Activity: In the abstract on hypoxic fuel rewiring, which two tissues are described as "glucose savers"?

Document segment:
==============================
Organ-specific fuel rewiring in acute and chronic hypoxia redistributes glucose and fatty acid metabolism

Abstract

Oxygen deprivation can be detrimental. However, chronic hypoxia is also associated with decreased incidence of metabolic syndrome and cardiovascular disease in high-altitude populations. Previously, hypoxic fuel rewiring has primarily been studied in immortalized cells. Here, we describe how systemic hypoxia rewires fuel metabolism to optimize whole-body adaptation. Acclimatization to hypoxia coincided with dramatically lower blood glucose and adiposity. Using in vivo fuel uptake and flux measurements, we found that organs partitioned fuels differently during hypoxia adaption. Acutely, most organs increased glucose uptake and suppressed aerobic glucose oxidation, consistent with previous in vitro investigations. In contrast, brown adipose tissue and skeletal muscle became "glucose savers," suppressing glucose uptake by 3-5-fold. Interestingly, chronic hypoxia produced distinct patterns: the heart relied increasingly on glucose oxidation, and unexpectedly, the brain, kidney, and liver increased fatty acid uptake and oxidation. Hypoxia-induced metabolic plasticity carries therapeutic implications for chronic metabolic diseases and acute hypoxic injuries.

Keywords: PET scan; TCA cycle; fatty acid metabolism; fuel rewiring; fuel uptake; glucose metabolism; hypoxia; isotope tracing; organ-specific metabolism.
==============================
Source data:
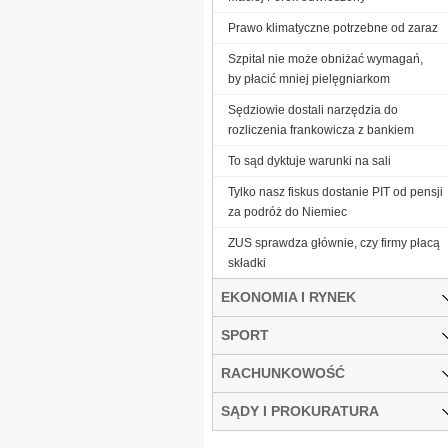
Prawo klimatyczne potrzebne od zaraz
Szpital nie może obniżać wymagań,
by płacić mniej pielęgniarkom
Sędziowie dostali narzędzia do
rozliczenia frankowicza z bankiem
To sąd dyktuje warunki na sali
Tylko nasz fiskus dostanie PIT od pensji
za podróż do Niemiec
ZUS sprawdza głównie, czy firmy płacą
składki
EKONOMIA I RYNEK
SPORT
RACHUNKOWOŚĆ
SĄDY I PROKURATURA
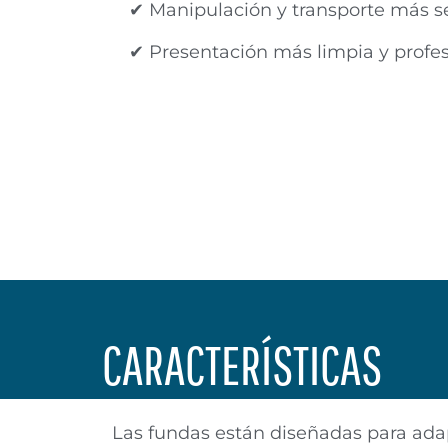
✔ Manipulación y transporte más s
✔ Presentación más limpia y profes
CARACTERÍSTICAS
Las fundas están diseñadas para adap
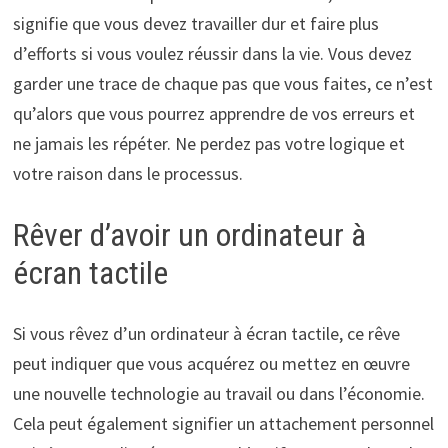
signifie que vous devez travailler dur et faire plus
d’efforts si vous voulez réussir dans la vie. Vous devez
garder une trace de chaque pas que vous faites, ce n’est
qu’alors que vous pourrez apprendre de vos erreurs et
ne jamais les répéter. Ne perdez pas votre logique et
votre raison dans le processus.
Rêver d’avoir un ordinateur à
écran tactile
Si vous rêvez d’un ordinateur à écran tactile, ce rêve
peut indiquer que vous acquérez ou mettez en œuvre
une nouvelle technologie au travail ou dans l’économie.
Cela peut également signifier un attachement personnel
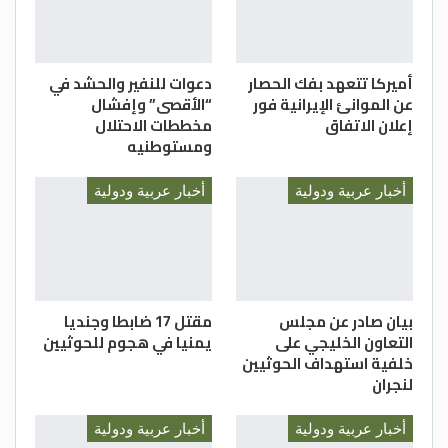
أميركا تتعهد بفك الحصار
دعوات للنفير والحشد في
عن الموانئ الإيرانية فور
“الأقصى” وإفشال
إعلان الاتفاق
مخططات الاحتلال
ومستوطنيه
أخبار عربية ودولية
أخبار عربية ودولية
بيان صادر عن مجلس
مقتل 17 ضابطا وجنديا
التعاون الخليجي على
يمنيا في هجوم للحوثيين
خلفية استهداف الحوثيين
لنجران
أخبار عربية ودولية
أخبار عربية ودولية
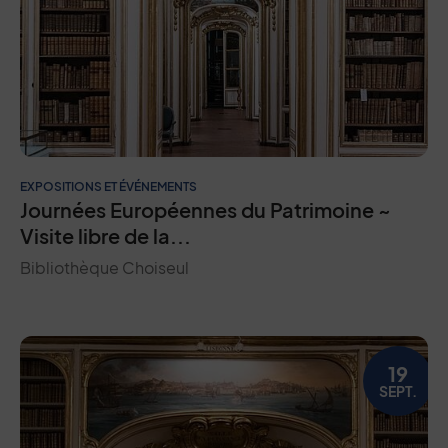
EXPOSITIONS ET ÉVÉNEMENTS
Journées Européennes du Patrimoine ~
Visite libre de la...
Bibliothèque Choiseul
19
SEPT.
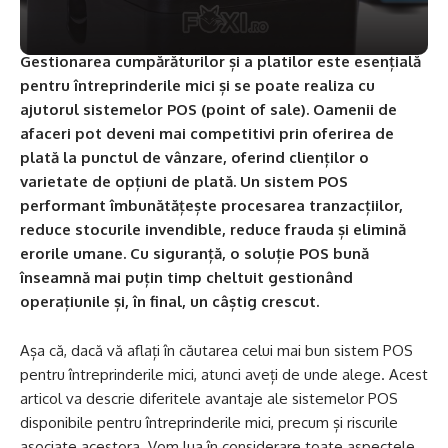
Gestionarea cumpărăturilor și a platilor este esențială
pentru întreprinderile mici și se poate realiza cu
ajutorul sistemelor POS (point of sale). Oamenii de
afaceri pot deveni mai competitivi prin oferirea de
plată la punctul de vânzare, oferind clienților o
varietate de opțiuni de plată. Un sistem POS
performant îmbunătățește procesarea tranzacțiilor,
reduce stocurile invendible, reduce frauda și elimină
erorile umane. Cu siguranță, o soluție POS bună
înseamnă mai puțin timp cheltuit gestionând
operațiunile și, în final, un câștig crescut.
Așa că, dacă vă aflați în căutarea celui mai bun sistem POS
pentru întreprinderile mici, atunci aveți de unde alege. Acest
articol va descrie diferitele avantaje ale sistemelor POS
disponibile pentru întreprinderile mici, precum și riscurile
asociate acestora. Vom lua în considerare toate aspectele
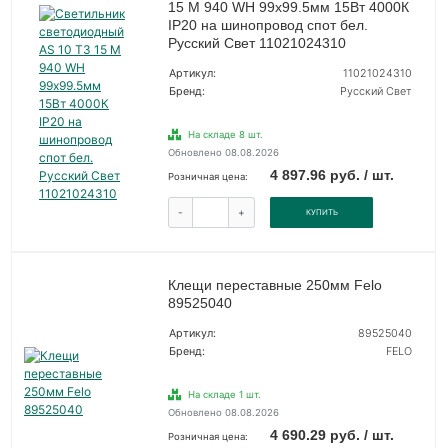
15 M 940 WH 99х99.5мм 15Вт 4000К
IP20 на шинопровод спот бел.
Русский Свет 11021024310
Артикул:
11021024310
Бренд:
Русский Свет
На складе 8 шт.
Обновлено 08.08.2026
4 897.96 руб. / шт.
Розничная цена:
-
+
КУПИТЬ
Клещи переставные 250мм Felo
89525040
Артикул:
89525040
Бренд:
FELO
На складе 1 шт.
Обновлено 08.08.2026
4 690.29 руб. / шт.
Розничная цена:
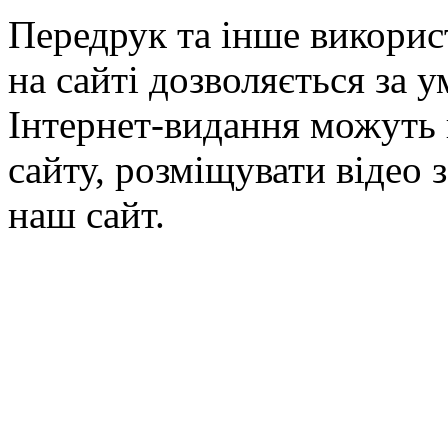
Передрук та інше викорис
на сайті дозволяється за 
Інтернет-видання можуть 
сайту, розміщувати відео 
наш сайт.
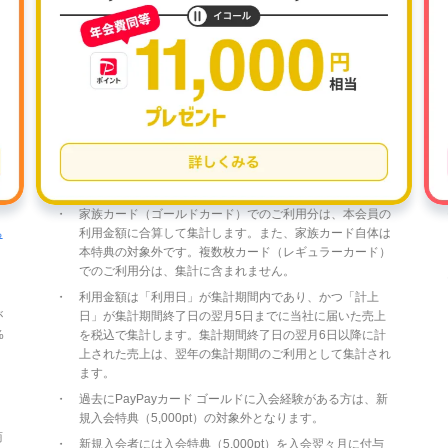
家族カード（ゴールドカード）でのご利用分は、本会員の
ち
利用金額に合算して集計します。また、家族カード自体は
本特典の対象外です。複数枚カード（レギュラーカード）
でのご利用分は、集計に含まれません。
利用金額は「利用日」が集計期間内であり、かつ「計上
が
日」が集計期間終了日の翌月5日までに当社に届いた売上
%
を税込で集計します。集計期間終了日の翌月6日以降に計
上された売上は、翌年の集計期間のご利用として集計され
ます。
過去にPayPayカード ゴールドに入会経験がある方は、新
規入会特典（5,000pt）の対象外となります。
商
新規入会者には入会特典（5,000pt）を入会翌々月に付与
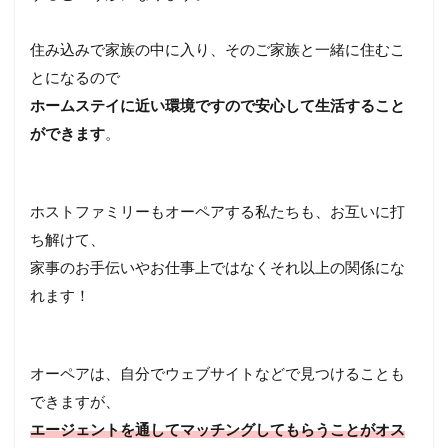
住み込みで家族の中に入り、そのご家族と一緒に住むこ
とになるので
ホームステイに近い環境ですので安心して生活すること
ができます
。
ホストファミリーもオーペアする私たちも、お互いに打
ち解けて、
家事のお手伝いやお仕事上ではなくそれ以上の関係にな
れます！
オーペアは、自分でウェブサイトなどで見つけることも
できますが、
エージェントを通してマッチングしてもらうことがオス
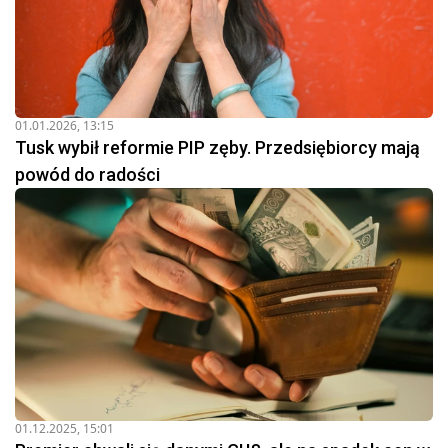
01.01.2026, 13:15
Tusk wybił reformie PIP zęby. Przedsiębiorcy mają
powód do radości
01.12.2025, 15:01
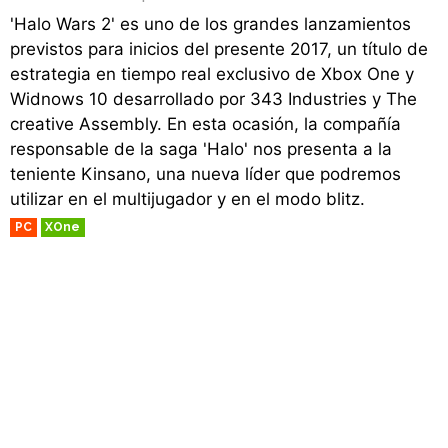
'Halo Wars 2' es uno de los grandes lanzamientos
previstos para inicios del presente 2017, un título de
estrategia en tiempo real exclusivo de Xbox One y
Widnows 10 desarrollado por 343 Industries y The
creative Assembly. En esta ocasión, la compañía
responsable de la saga 'Halo' nos presenta a la
teniente Kinsano, una nueva líder que podremos
utilizar en el multijugador y en el modo blitz.
PC
XOne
==============================
Answer below: Brown adipose tissue and skeletal muscle.